Was mich ja am US-Nominierungs-Wahlkampf überrascht, ist, daß Obama ständig irgendwelche Selbstverständlichkeiten und „Normalitäten“ um die Ohren fliegen. Erst die noch verhältnismäßig moderaten Äußerungen dieses Pastor Wright oder wie der heißt, von denen einige auch Uli Hoeness einst äußerte, wenn ich mit recht entsinne. Und nunmehr gilt eine hierzulande allenfalls übliche Diagnose der „Politikverdrossenheit“ als Attitude eines potenziellen Präsidenten „von oben herab“.
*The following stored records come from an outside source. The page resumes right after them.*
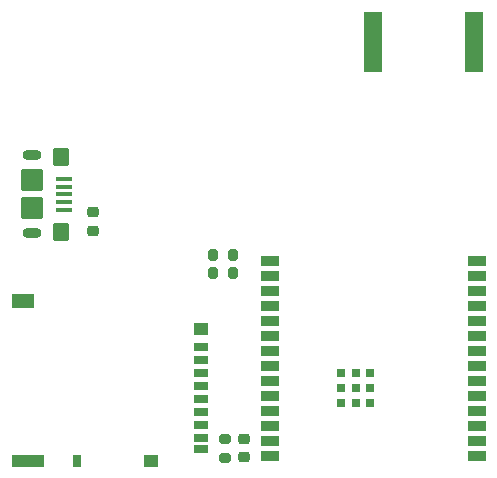
<source format=gbr>
%TF.GenerationSoftware,KiCad,Pcbnew,8.0.6-8.0.6-0~ubuntu22.04.1*%
%TF.CreationDate,2024-10-27T10:41:34+01:00*%
%TF.ProjectId,hackbat,6861636b-6261-4742-9e6b-696361645f70,rev?*%
%TF.SameCoordinates,Original*%
%TF.FileFunction,Paste,Bot*%
%TF.FilePolarity,Positive*%
%FSLAX46Y46*%
G04 Gerber Fmt 4.6, Leading zero omitted, Abs format (unit mm)*
G04 Created by KiCad (PCBNEW 8.0.6-8.0.6-0~ubuntu22.04.1) date 2024-10-27 10:41:34*
%MOMM*%
%LPD*%
G01*
G04 APERTURE LIST*
G04 Aperture macros list*
%AMRoundRect*
0 Rectangle with rounded corners*
0 $1 Rounding radius*
0 $2 $3 $4 $5 $6 $7 $8 $9 X,Y pos of 4 corners*
0 Add a 4 corners polygon primitive as box body*
4,1,4,$2,$3,$4,$5,$6,$7,$8,$9,$2,$3,0*
0 Add four circle primitives for the rounded corners*
1,1,$1+$1,$2,$3*
1,1,$1+$1,$4,$5*
1,1,$1+$1,$6,$7*
1,1,$1+$1,$8,$9*
0 Add four rect primitives between the rounded corners*
20,1,$1+$1,$2,$3,$4,$5,0*
20,1,$1+$1,$4,$5,$6,$7,0*
20,1,$1+$1,$6,$7,$8,$9,0*
20,1,$1+$1,$8,$9,$2,$3,0*%
G04 Aperture macros list end*
%ADD10R,1.500000X5.080000*%
%ADD11RoundRect,0.200000X-0.200000X-0.275000X0.200000X-0.275000X0.200000X0.275000X-0.200000X0.275000X0*%
%ADD12RoundRect,0.100000X0.575000X-0.100000X0.575000X0.100000X-0.575000X0.100000X-0.575000X-0.100000X0*%
%ADD13O,1.600000X0.900000*%
%ADD14RoundRect,0.250000X0.450000X-0.550000X0.450000X0.550000X-0.450000X0.550000X-0.450000X-0.550000X0*%
%ADD15RoundRect,0.250000X0.700000X-0.700000X0.700000X0.700000X-0.700000X0.700000X-0.700000X-0.700000X0*%
%ADD16R,1.500000X0.900000*%
%ADD17R,0.800000X0.800000*%
%ADD18RoundRect,0.200000X0.275000X-0.200000X0.275000X0.200000X-0.275000X0.200000X-0.275000X-0.200000X0*%
%ADD19R,1.900000X1.300000*%
%ADD20R,1.200000X1.000000*%
%ADD21R,2.800000X1.000000*%
%ADD22R,0.800000X1.000000*%
%ADD23R,1.200000X0.700000*%
%ADD24RoundRect,0.225000X0.250000X-0.225000X0.250000X0.225000X-0.250000X0.225000X-0.250000X-0.225000X0*%
G04 APERTURE END LIST*
D10*
%TO.C,J2*%
X170750000Y-75362500D03*
X179250000Y-75362500D03*
%TD*%
D11*
%TO.C,R1*%
X157175000Y-93400000D03*
X158825000Y-93400000D03*
%TD*%
%TO.C,R2*%
X157175000Y-95000000D03*
X158825000Y-95000000D03*
%TD*%
D12*
%TO.C,J1*%
X144525000Y-89600000D03*
X144525000Y-88950000D03*
X144525000Y-88300000D03*
X144525000Y-87650000D03*
X144525000Y-87000000D03*
D13*
X141850000Y-91600000D03*
D14*
X144300000Y-91500000D03*
D15*
X141850000Y-89500000D03*
X141850000Y-87100000D03*
D14*
X144300000Y-85100000D03*
D13*
X141850000Y-85000000D03*
%TD*%
D16*
%TO.C,U5*%
X162000000Y-110430000D03*
X162000000Y-109160000D03*
X162000000Y-107890000D03*
X162000000Y-106620000D03*
X162000000Y-105350000D03*
X162000000Y-104080000D03*
X162000000Y-102810000D03*
X162000000Y-101540000D03*
X162000000Y-100270000D03*
X162000000Y-99000000D03*
X162000000Y-97730000D03*
X162000000Y-96460000D03*
X162000000Y-95190000D03*
X162000000Y-93920000D03*
X179500000Y-93920000D03*
X179500000Y-95190000D03*
X179500000Y-96460000D03*
X179500000Y-97730000D03*
X179500000Y-99000000D03*
X179500000Y-100270000D03*
X179500000Y-101540000D03*
X179500000Y-102810000D03*
X179500000Y-104080000D03*
X179500000Y-105350000D03*
X179500000Y-106620000D03*
X179500000Y-107890000D03*
X179500000Y-109160000D03*
X179500000Y-110430000D03*
D17*
X167995000Y-103460000D03*
X167995000Y-104710000D03*
X167995000Y-105960000D03*
X169245000Y-103460000D03*
X169245000Y-104710000D03*
X169245000Y-105960000D03*
X170495000Y-103460000D03*
X170495000Y-104710000D03*
X170495000Y-105960000D03*
%TD*%
D18*
%TO.C,R19*%
X158200000Y-110625000D03*
X158200000Y-108975000D03*
%TD*%
D19*
%TO.C,J3*%
X141090000Y-97355000D03*
D20*
X156190000Y-99705000D03*
X151890000Y-110855000D03*
D21*
X141540000Y-110855000D03*
D22*
X145690000Y-110855000D03*
D23*
X156190000Y-109905000D03*
X156190000Y-108955000D03*
X156190000Y-107855000D03*
X156190000Y-106755000D03*
X156190000Y-105655000D03*
X156190000Y-104555000D03*
X156190000Y-103455000D03*
X156190000Y-102355000D03*
X156190000Y-101255000D03*
%TD*%
D24*
%TO.C,C1*%
X159800000Y-110575000D03*
X159800000Y-109025000D03*
%TD*%
%TO.C,C2*%
X147000000Y-91375000D03*
X147000000Y-89825000D03*
%TD*%
M02*

</source>
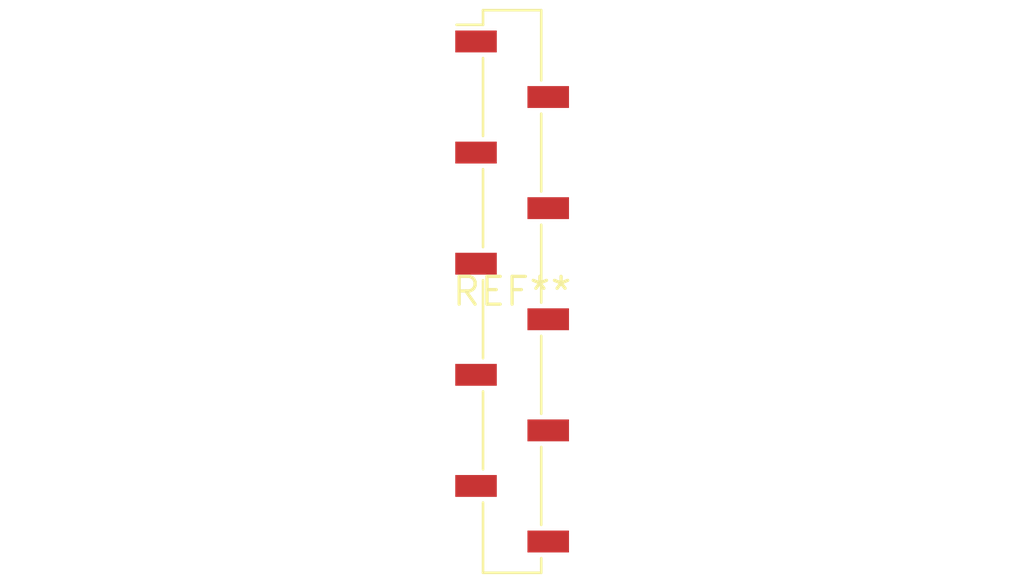
<source format=kicad_pcb>
(kicad_pcb (version 20240108) (generator pcbnew)

  (general
    (thickness 1.6)
  )

  (paper "A4")
  (layers
    (0 "F.Cu" signal)
    (31 "B.Cu" signal)
    (32 "B.Adhes" user "B.Adhesive")
    (33 "F.Adhes" user "F.Adhesive")
    (34 "B.Paste" user)
    (35 "F.Paste" user)
    (36 "B.SilkS" user "B.Silkscreen")
    (37 "F.SilkS" user "F.Silkscreen")
    (38 "B.Mask" user)
    (39 "F.Mask" user)
    (40 "Dwgs.User" user "User.Drawings")
    (41 "Cmts.User" user "User.Comments")
    (42 "Eco1.User" user "User.Eco1")
    (43 "Eco2.User" user "User.Eco2")
    (44 "Edge.Cuts" user)
    (45 "Margin" user)
    (46 "B.CrtYd" user "B.Courtyard")
    (47 "F.CrtYd" user "F.Courtyard")
    (48 "B.Fab" user)
    (49 "F.Fab" user)
    (50 "User.1" user)
    (51 "User.2" user)
    (52 "User.3" user)
    (53 "User.4" user)
    (54 "User.5" user)
    (55 "User.6" user)
    (56 "User.7" user)
    (57 "User.8" user)
    (58 "User.9" user)
  )

  (setup
    (pad_to_mask_clearance 0)
    (pcbplotparams
      (layerselection 0x00010fc_ffffffff)
      (plot_on_all_layers_selection 0x0000000_00000000)
      (disableapertmacros false)
      (usegerberextensions false)
      (usegerberattributes false)
      (usegerberadvancedattributes false)
      (creategerberjobfile false)
      (dashed_line_dash_ratio 12.000000)
      (dashed_line_gap_ratio 3.000000)
      (svgprecision 4)
      (plotframeref false)
      (viasonmask false)
      (mode 1)
      (useauxorigin false)
      (hpglpennumber 1)
      (hpglpenspeed 20)
      (hpglpendiameter 15.000000)
      (dxfpolygonmode false)
      (dxfimperialunits false)
      (dxfusepcbnewfont false)
      (psnegative false)
      (psa4output false)
      (plotreference false)
      (plotvalue false)
      (plotinvisibletext false)
      (sketchpadsonfab false)
      (subtractmaskfromsilk false)
      (outputformat 1)
      (mirror false)
      (drillshape 1)
      (scaleselection 1)
      (outputdirectory "")
    )
  )

  (net 0 "")

  (footprint "PinSocket_1x10_P2.54mm_Vertical_SMD_Pin1Left" (layer "F.Cu") (at 0 0))

)

</source>
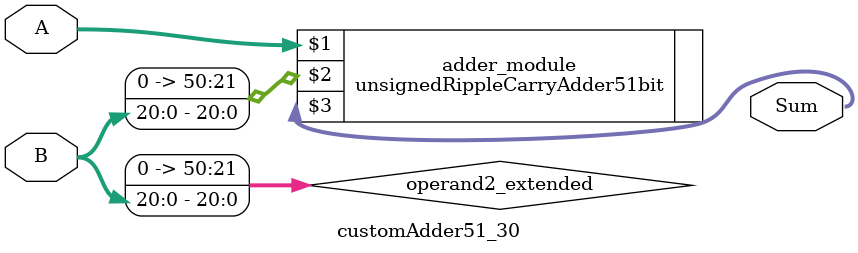
<source format=v>
module customAdder51_30(
                        input [50 : 0] A,
                        input [20 : 0] B,
                        
                        output [51 : 0] Sum
                );

        wire [50 : 0] operand2_extended;
        
        assign operand2_extended =  {30'b0, B};
        
        unsignedRippleCarryAdder51bit adder_module(
            A,
            operand2_extended,
            Sum
        );
        
        endmodule
        
</source>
Selbst Die Welt gesteht ein: „In dem Befund steckt Wahrheit, wenn man ehrlich ist.“ Na sowas!
Na ja, auch in den Blogs gegenüber gab’s ja mal so eine von wem auch immer initiierte Welle, man solle den Leuten doch nicht so viel Hoffnung machen, daß Demokratie ihnen irgendetwas brächte. Nun taucht dort erstmals seit langem – Super! – wieder ein Sich-Berufen auf Armartya Sen auf, hat dieser nicht sogar den Nobelpreis für seine Studien über den Zusammenhang zwischen Demokratie und der Abwesenheit von Hungersnöten erhalten?
Mir scheint’s ja zunehmend so, daß in den ganzen Diskussionen rund um Obama viel mehr aufscheint als nur ein US-Nominierungs-Wahlkampf … so muß wohl im Friedman-Ländle massivst davon abgelenkt werden, daß jemand die Frage noch der Motivation zur Demokratie stellt. Nix anderes hat er nämlich getan, der Obama.